Premise: This blog is for people concerned about air pollution. There are many valid reasons people want air purifiers: pet allergies, pollen, and asthma. However, these are not what I’m concerned about while living in China. Here I assess purifiers solely based on whether they can help protect me from particulate air pollution.
With that in mind, here are the three most common types of filters in portable air purifiers:
- UV light filters are designed to kill bacteria. In China, I’m concerned about air pollution, not bacteria, so UV filters are unnecessary. But beyond that, the US Environmental Protection Agency says that UV filters in most air purifiers don’t even kill bacteria because the air passes too quickly through the light. UV light takes more time to kill bacteria.

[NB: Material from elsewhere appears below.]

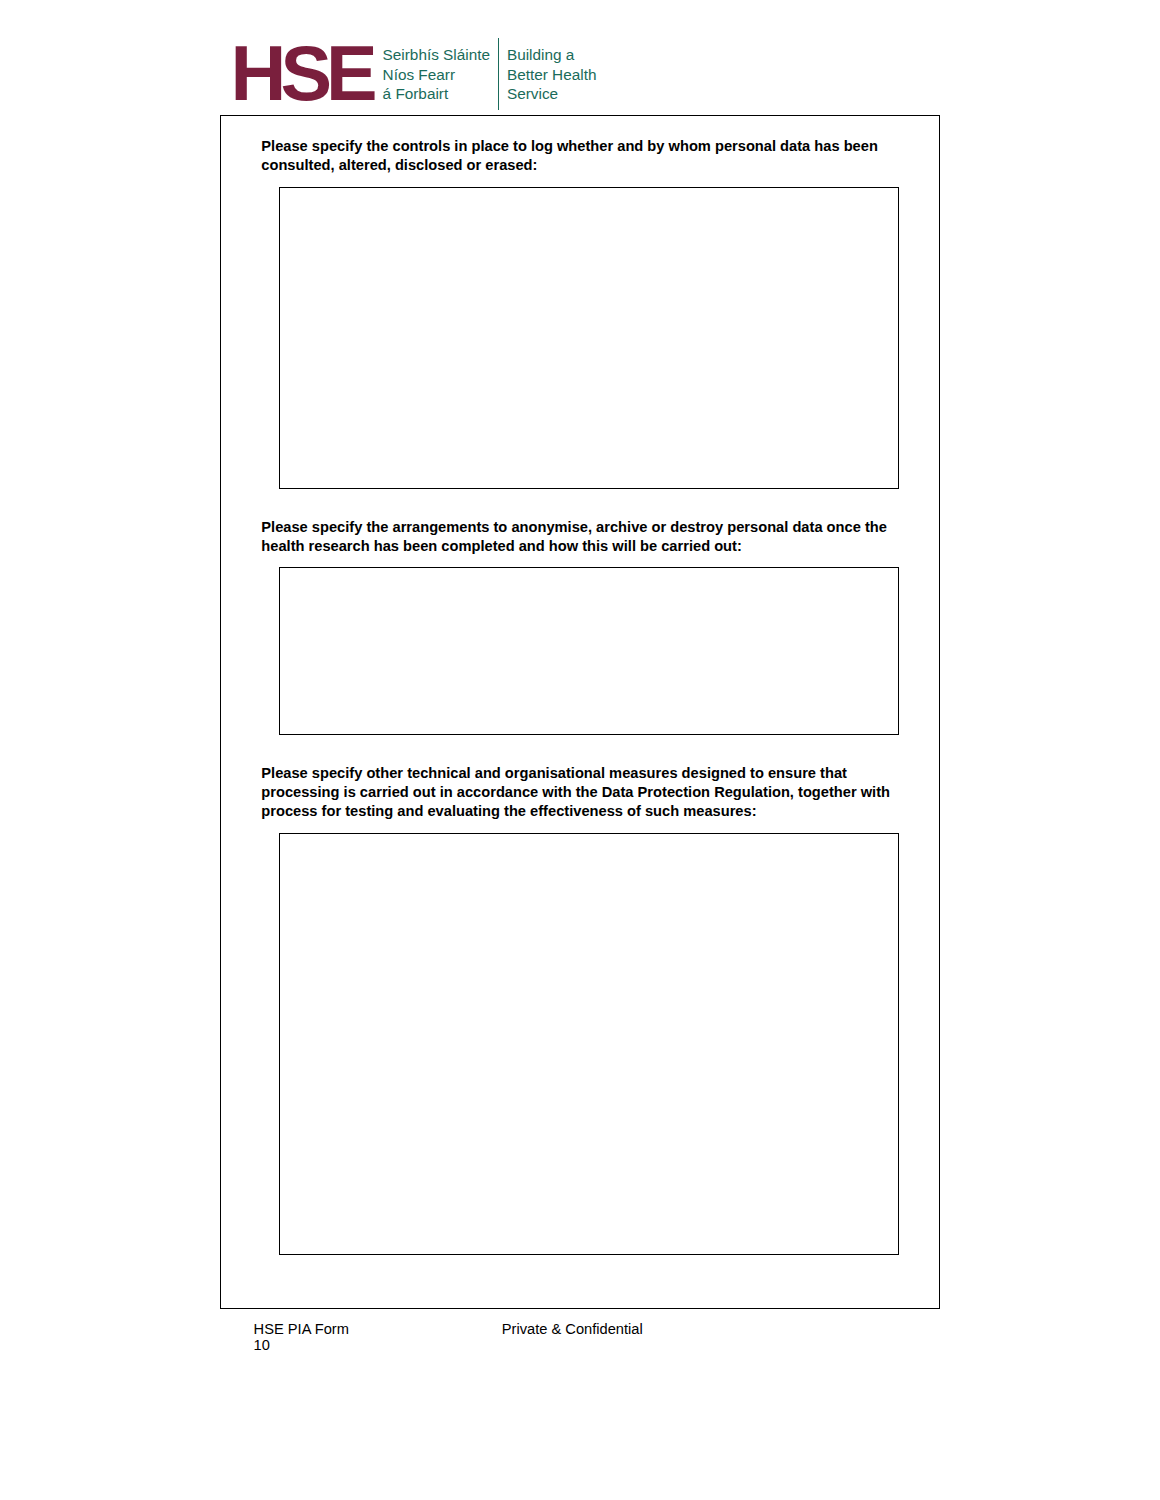| HSE | Seirbhís Sláinte Níos Fearr á Forbairt | Building a Better Health Service |
Please specify the controls in place to log whether and by whom personal data has been consulted, altered, disclosed or erased:
Please specify the arrangements to anonymise, archive or destroy personal data once the health research has been completed and how this will be carried out:
Please specify other technical and organisational measures designed to ensure that processing is carried out in accordance with the Data Protection Regulation, together with process for testing and evaluating the effectiveness of such measures:
HSE PIA Form Private & Confidential 10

Conclusion: UV filters aren’t what I need.
- Activated carbon filters use charcoal screens to catch certain types of chemicals and organic matter that interact with carbon. For example, carbon will capture things like formaldehyde and other volatile organic compounds (formaldehyde test; general VOC test). But carbon will NOT capture particulate in general (see the extra test at the end of this article).
Activated charcoal is good at trapping other carbon-based impurities (“organic” chemicals), as well as things like chlorine. Many other chemicals are not attracted to carbon at all – sodium, nitrates, etc. – so they pass right through. Howstuffworks.
Conclusion: Carbon filters may help (particularly for certain types of gases that carbon can get), but they don’t target all particulate matter. It would be a mistake to use ONLY a carbon filter because it would not get rid of enough particulate pollution (see test evidence here).
- HEPA filters are the solution. “HEPA” sounds fancy, but it’s just a standard that means the filter catches 99% of particles .3 micrometers and above (they also get particles smaller than .3 micrometers–the .3 designation is based on the overlapping point of different types of filtering). That covers a lot of particulate pollution–the most-often cited figures are for 2.5 micrometers.
HEPA filters aren’t rocket science. They work pretty simply: particles get stuck in the synthetic fibers (using a few types of physical filtering processes). In fact, if you have a vacuum cleaner, it probably has a HEPA filter in it. You can get one for about $10.
Contrast that with the major purifier companies like IQ Air and Blue, which have proprietary HEPA filters with names like “HyperHEPA” that cost $200. These may have benefits like a longer lifetime, but direct comparison tests show the super expensive machines capturing no more particulate than the non-proprietary HEPA (1), even measuring down to .01 microns (2).
Bottom line: If your concern is particulate air pollution, a HEPA filter is really all you need. And for that, you don’t need spend 8,000 RMB. You can make your own for 166 RMB.